I met Bernie Madoff at a party in Florida. It was just a year or so before December 2008, when he got arrested and began his 150 years in jail for running the biggest ponzi scheme the world had ever seen. Back then, he was just one of the many older, grey-haired people I shook hands with and chatted with that day, and I don’t recall much from our conversation.
I was 24, and that summer following Madoff’s shocking arrest I worked as an intern at Time Inc. in the Time & Life Building in New York City. One day, my manager told me to take the elevator a few floors up from our 35th floor, just to see the postapocalyptic mess Lehman Brothers had left behind there. It was a sight I will always remember: An immense office space in which the desks, chairs, phones and cubicles looked as if they were abandoned in a hurry.

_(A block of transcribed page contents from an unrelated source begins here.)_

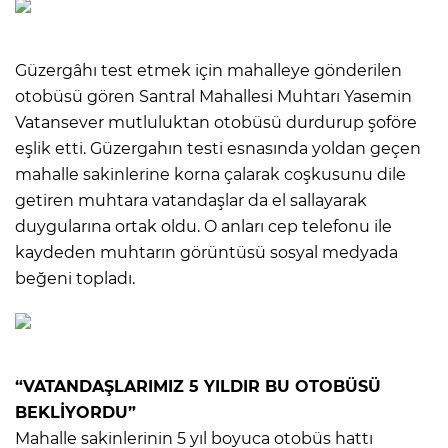
Güzergâhı test etmek için mahalleye gönderilen
otobüsü gören Santral Mahallesi Muhtarı Yasemin
Vatansever mutluluktan otobüsü durdurup şoföre
eşlik etti. Güzergahın testi esnasında yoldan geçen
mahalle sakinlerine korna çalarak coşkusunu dile
getiren muhtara vatandaşlar da el sallayarak
duygularına ortak oldu. O anları cep telefonu ile
kaydeden muhtarın görüntüsü sosyal medyada
beğeni topladı.
“VATANDAŞLARIMIZ 5 YILDIR BU OTOBÜSÜ
BEKLİYORDU”
Mahalle sakinlerinin 5 yıl boyuca otobüs hattı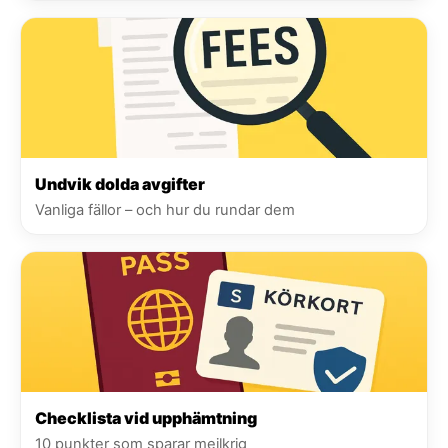
Undvik dolda avgifter
Vanliga fällor – och hur du rundar dem
Checklista vid upphämtning
10 punkter som sparar mejlkrig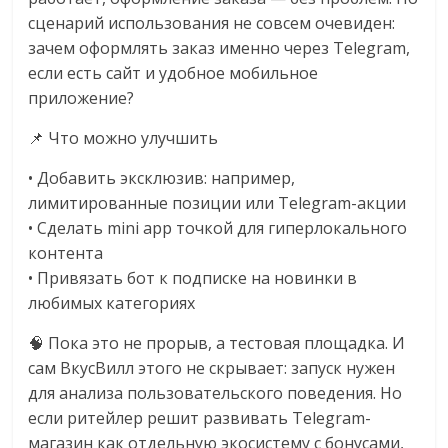
сценарий использования не совсем очевиден:
зачем оформлять заказ именно через Telegram,
если есть сайт и удобное мобильное
приложение?
📌 Что можно улучшить
• Добавить эксклюзив: например,
лимитированные позиции или Telegram-акции
• Сделать mini app точкой для гиперлокального
контента
• Привязать бот к подписке на новинки в
любимых категориях
🧠 Пока это не прорыв, а тестовая площадка. И
сам ВкусВилл этого не скрывает: запуск нужен
для анализа пользовательского поведения. Но
если ритейлер решит развивать Telegram-
магазин как отдельную экосистему с бонусами,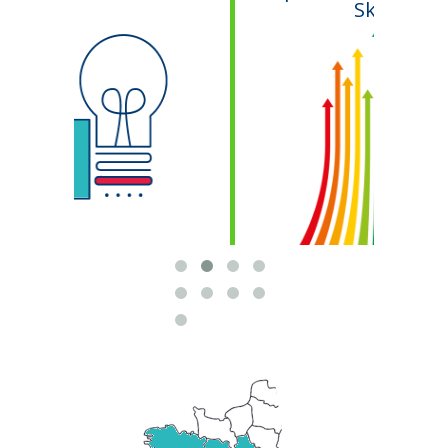
Skills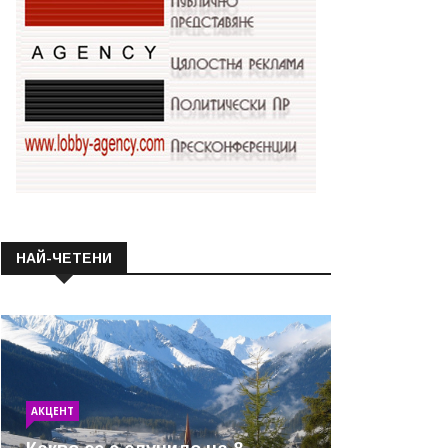
НАЙ-ЧЕТЕНИ
АКЦЕНТ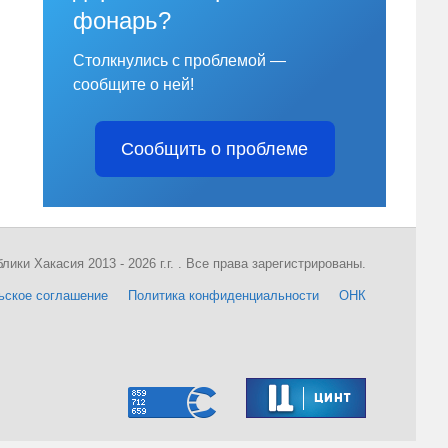
фонарь?
Столкнулись с проблемой —
сообщите о ней!
Сообщить о проблеме
ки Хакасия 2013 - 2026 г.г. . Все права зарегистрированы.
ьское соглашение
Политика конфиденциальности
ОНК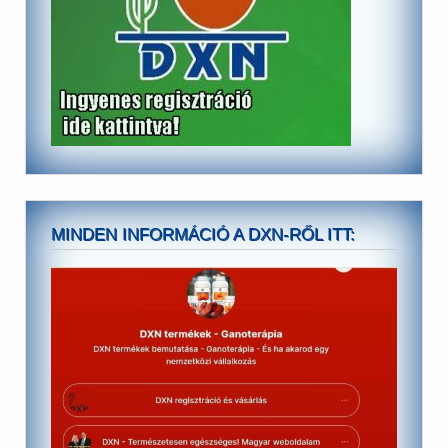
MINDEN INFORMÁCIÓ A DXN-RŐL ITT: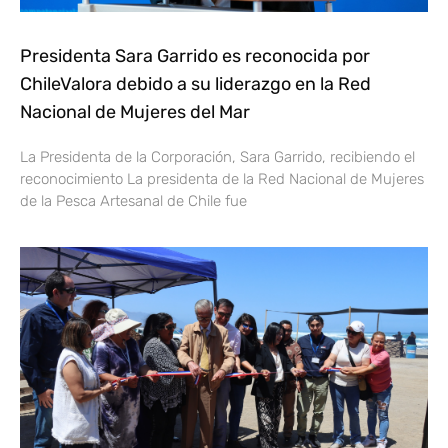
Presidenta Sara Garrido es reconocida por
ChileValora debido a su liderazgo en la Red
Nacional de Mujeres del Mar
La Presidenta de la Corporación, Sara Garrido, recibiendo el
reconocimiento La presidenta de la Red Nacional de Mujeres
de la Pesca Artesanal de Chile fue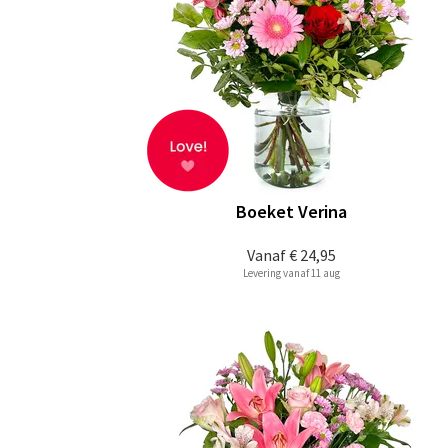
Boeket Verina
Vanaf
€ 24,95
Levering vanaf 11 aug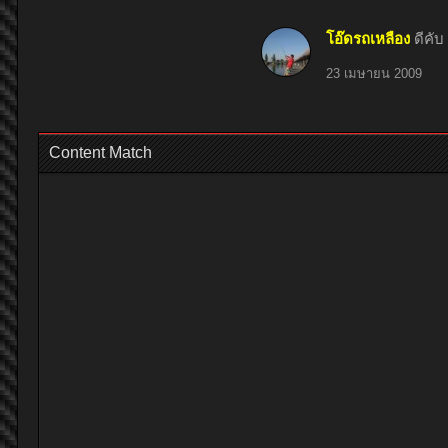
โอ๊ดรถเหลือง
ดีคับ
23 เมษายน 2009
Content Match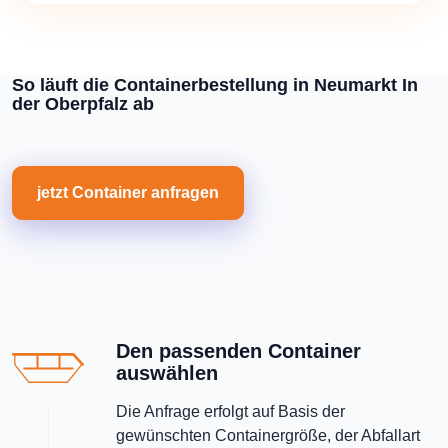
So läuft die Containerbestellung in Neumarkt In
der Oberpfalz ab
jetzt Container anfragen
Den passenden Container
auswählen
Die Anfrage erfolgt auf Basis der
gewünschten Containergröße, der Abfallart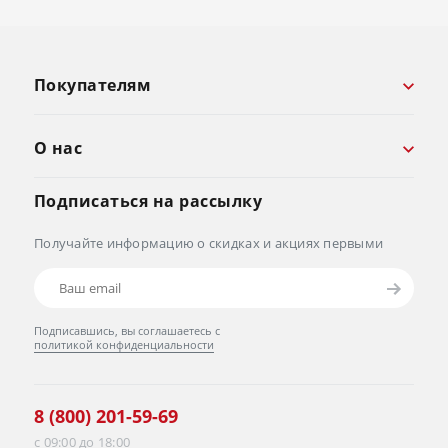
Покупателям
О нас
Подписаться на рассылку
Получайте информацию о скидках и акциях первыми
Подписавшись, вы соглашаетесь с
политикой конфиденциальности
8 (800) 201-59-69
с 09:00 до 18:00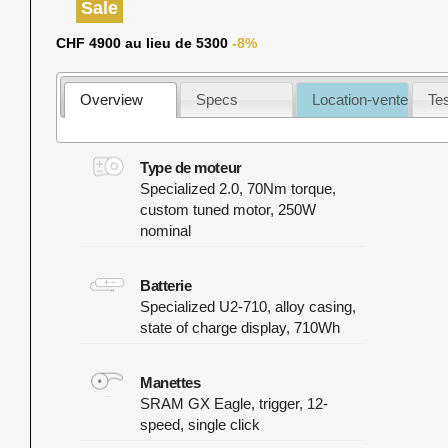
Sale
CHF 4900 au lieu de 5300
-8%
Overview
Specs
Location-vente
Te
Type de moteur
Specialized 2.0, 70Nm torque,
custom tuned motor, 250W
nominal
Batterie
Specialized U2-710, alloy casing,
state of charge display, 710Wh
Manettes
SRAM GX Eagle, trigger, 12-
speed, single click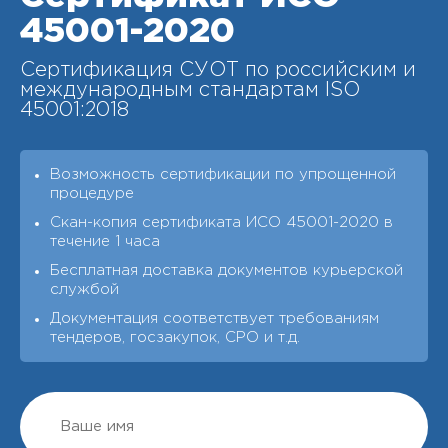
45001-2020
Сертификация СУОТ по российским и
международным стандартам ISO
45001:2018
Возможность сертификации по упрощенной
процедуре
Скан-копия сертификата ИСО 45001-2020 в
течение 1 часа
Бесплатная доставка документов курьерской
службой
Документация соответствует требованиям
тендеров, госзакупок, СРО и т.д.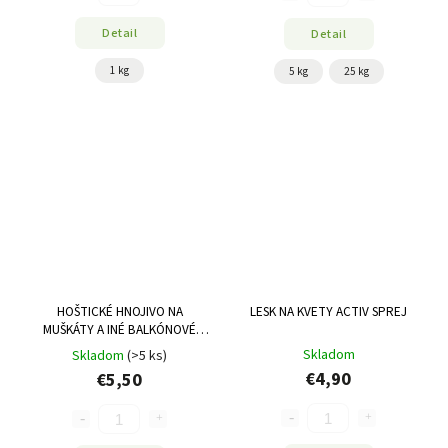
Detail
Detail
1 kg
5 kg
25 kg
HOŠTICKÉ HNOJIVO NA
LESK NA KVETY ACTIV SPREJ
MUŠKÁTY A INÉ BALKÓNOVÉ
RASTLINY
Skladom
Skladom
(>5 ks)
€4,90
€5,50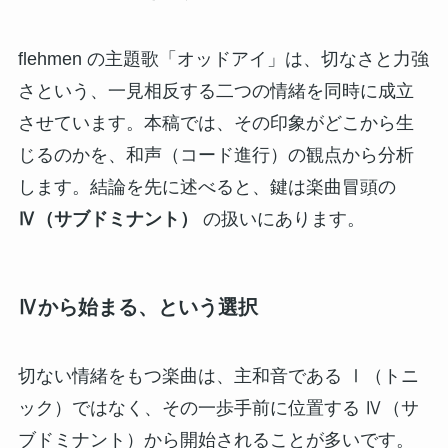
flehmen の主題歌「オッドアイ」は、切なさと力強
さという、一見相反する二つの情緒を同時に成立
させています。本稿では、その印象がどこから生
じるのかを、和声（コード進行）の観点から分析
します。結論を先に述べると、鍵は楽曲冒頭の
Ⅳ（サブドミナント）
の扱いにあります。
Ⅳから始まる、という選択
切ない情緒をもつ楽曲は、主和音である Ⅰ（トニ
ック）ではなく、その一歩手前に位置する Ⅳ（サ
ブドミナント）から開始されることが多いです。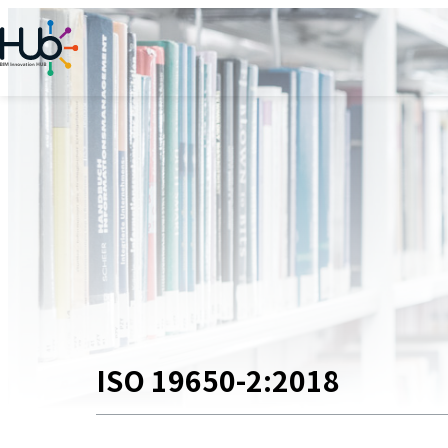
内
容
を
ス
キ
ッ
プ
ISO 19650-2:2018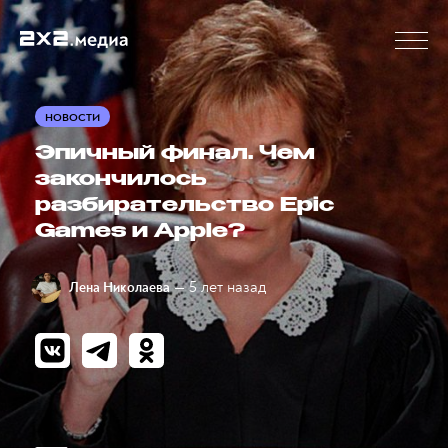
НОВОСТИ
Эпичный финал. Чем
закончилось
разбирательство Epic
Games и Apple?
— 5 лет назад
Лена Николаева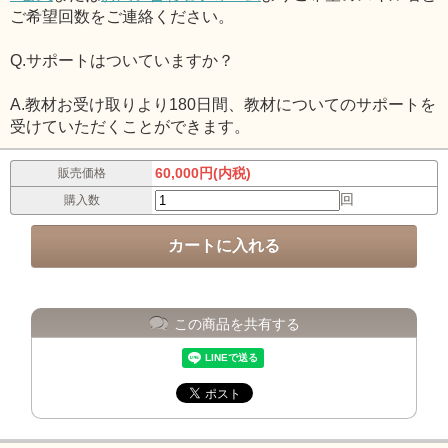
ご希望回数をご連絡ください。
Q.サポートはついていますか？
A.教材お受け取りより180日間、教材についてのサポートを
受けていただくことができます。
60,000円(内税)
販売価格
回
購入数
この商品を共有する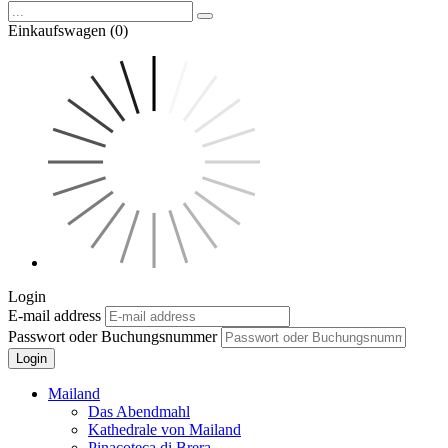
Einkaufswagen (0)
Login
E-mail address
Passwort oder Buchungsnummer
Login
Mailand
Das Abendmahl
Kathedrale von Mailand
Pinacoteca di Brera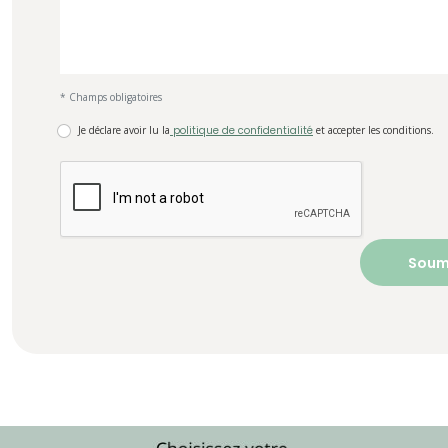
* Champs obligatoires
Je déclare avoir lu la
politique de confidentialité
et accepter les conditions.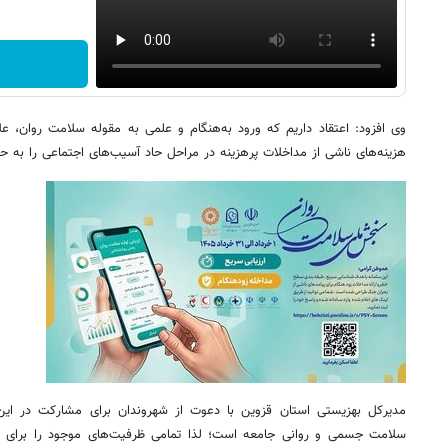
وی افزود: اعتقاد داریم که ورود به‌هنگام و علمی به مقوله سلامت روان، ع
هزینه‌های ناشی از مداخلات پرهزینه در مراحل حاد آسیب‌های اجتماعی را به حد
مدیرکل بهزیستی استان قزوین با دعوت از شهروندان برای مشارکت در این
سلامت جسمی و روانی جامعه است؛ لذا تمامی ظرفیت‌های موجود را برا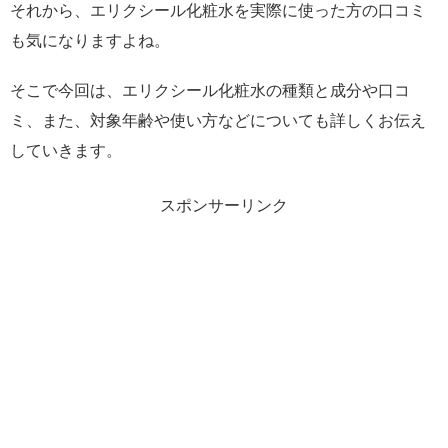
それから、エリクシール化粧水を実際に使った方の口コミ
も気になりますよね。
そこで今回は、エリクシール化粧水の種類と成分や口コ
ミ、また、対象年齢や使い方などについても詳しくお伝え
していきます。
スポンサーリンク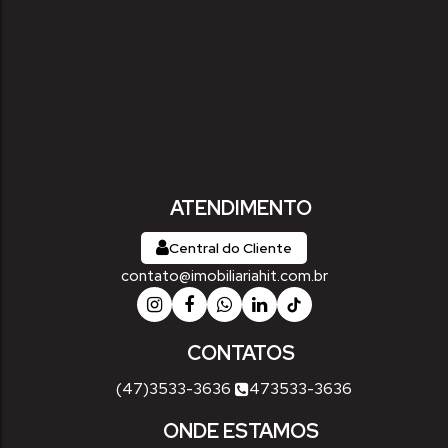
ATENDIMENTO
Central do Cliente
contato@imobiliariahit.com.br
CONTATOS
(47)3533-3636
473533-3636
ONDE ESTAMOS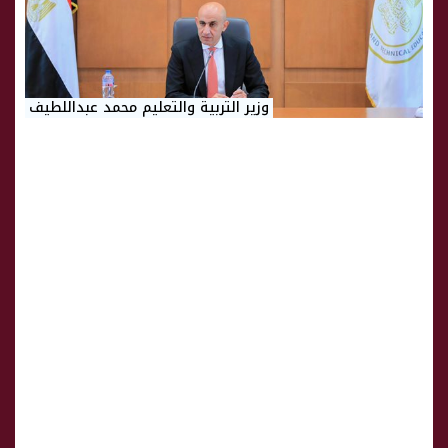
وزير التربية والتعليم محمد عبداللطيف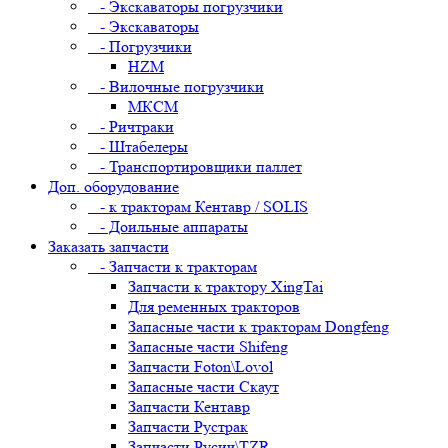
- Экскаваторы погрузчики
- Экскаваторы
- Погрузчики
HZM
- Вилочные погрузчики
МКСМ
- Ричтраки
- Штабелеры
- Транспортировщики паллет
Доп. оборудование
- к тракторам Кентавр / SOLIS
- Доильные аппараты
Заказать запчасти
- Запчасти к тракторам
Запчасти к трактору XingTai
Для ременных тракторов
Запасные части к тракторам Dongfeng
Запасные части Shifeng
Запчасти Foton\Lovol
Запасные части Скаут
Запчасти Кентавр
Запчасти Рустрак
Запчасти Русич\TZR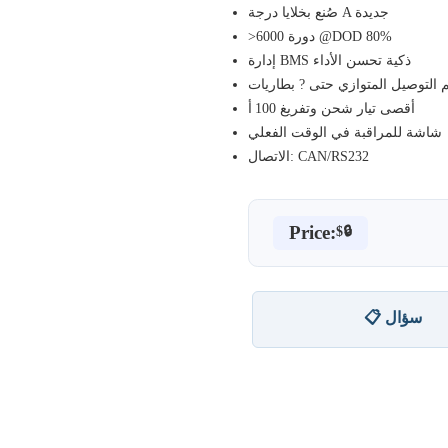
صُنع بخلايا درجة A جديدة
>6000 دورة @DOD 80%
إدارة BMS ذكية تحسن الأداء
 التوصيل المتوازي حتى ? بطاريات
أقصى تيار شحن وتفريغ 100 أ
شاشة للمراقبة في الوقت الفعلي
الاتصال: CAN/RS232
Price:
$🔒
📋 سؤال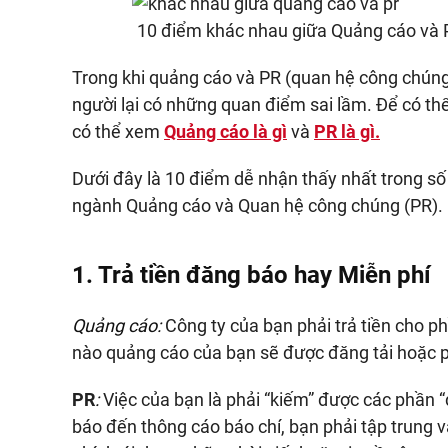
10 điểm khác nhau giữa Quảng cáo và P
Trong khi quảng cáo và PR (quan hệ công chúng) 
người lại có những quan điểm sai lầm. Để có th
có thể xem
Quảng cáo là gì
và
PR là gì.
Dưới đây là 10 điểm dễ nhận thấy nhất trong số
ngành Quảng cáo và Quan hệ công chúng (PR).
1. Trả tiền đăng báo hay Miễn phí
Quảng cáo:
Công ty của bạn phải trả tiền cho ph
nào quảng cáo của bạn sẽ được đăng tải hoặc 
PR
:
Việc của bạn là phải “kiếm” được các phần “
báo đến thông cáo báo chí, bạn phải tập trung 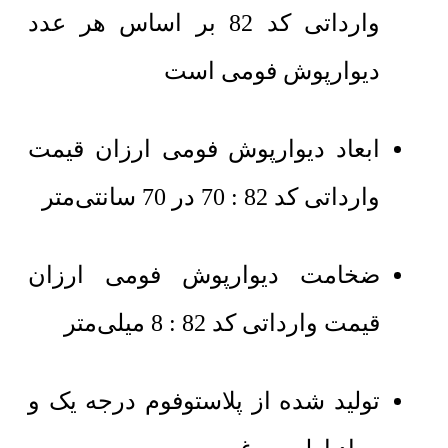
وارداتی کد 82 بر اساس هر عدد
دیوارپوش فومی است
ابعاد دیوارپوش فومی ارزان قیمت
وارداتی کد 82 : 70 در 70 سانتی‌متر
ضخامت دیوارپوش فومی ارزان
قیمت وارداتی کد 82 : 8 میلی‌متر
تولید شده از پلاستوفوم درجه یک و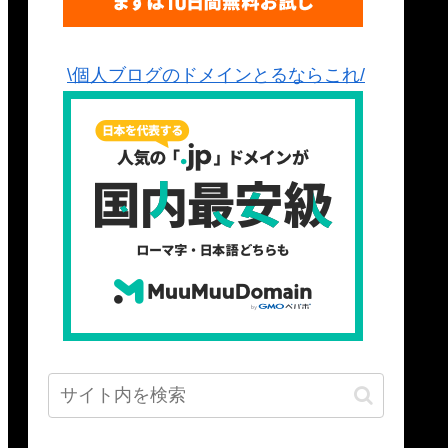
\個人ブログのドメインとるならこれ/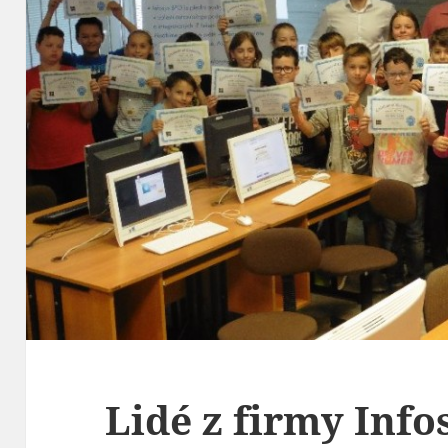
Lidé z firmy Infos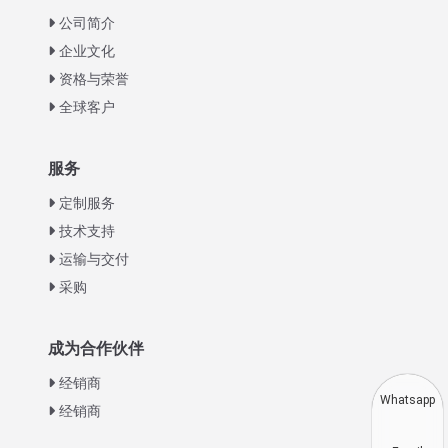
公司简介
企业文化
资格与荣誉
全球客户
Italian
服务
Greek
定制服务
Urdu
技术支持
运输与交付
Swahili
采购
Turkish
Indonesian
成为合作伙伴
Thai
经销商
Vietnamese
Whatsapp
经销商
Japanese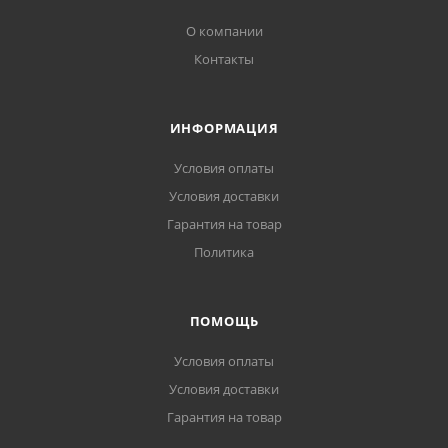
О компании
Контакты
ИНФОРМАЦИЯ
Условия оплаты
Условия доставки
Гарантия на товар
Политика
ПОМОЩЬ
Условия оплаты
Условия доставки
Гарантия на товар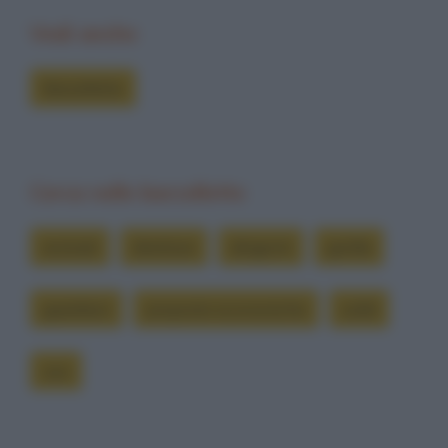
Vedi anche
Barzellette
Cerca nelle barzellette
animali
direttore
dirigenti
gorilla
guardiani
proposte economiche
soldi
zoo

Those days, the streets were filled with Occupy Wall Street protestors camping out left and right, chanting “we are the 99%”. But it just didn’t last. The sound of the chants faded after a while. The banks got bailed out and the people never stopped paying for it.
Now, in 2021, the leeching party is coming to an end. The world has become one giant ponzi scheme that makes Madoff look like an innocent baby. Ponzi schemes can’t last forever. Every possible tool has been utilized to keep it going, but they have all stopped working. The engine has stopped and as usual, the people are the last to know.
So now a reset is being imposed. This time it’s not only a monetary reset but an ideological one at that. “You’ll own nothing, and you’ll be happy” is what the WEF is announcing. Governments, elites, central banks, corporations and their puppets are all lining up for the next chapter.
You lose what you don’t protect.
What you ignore gets bigger.
We can only change this from the bottom up. And we will.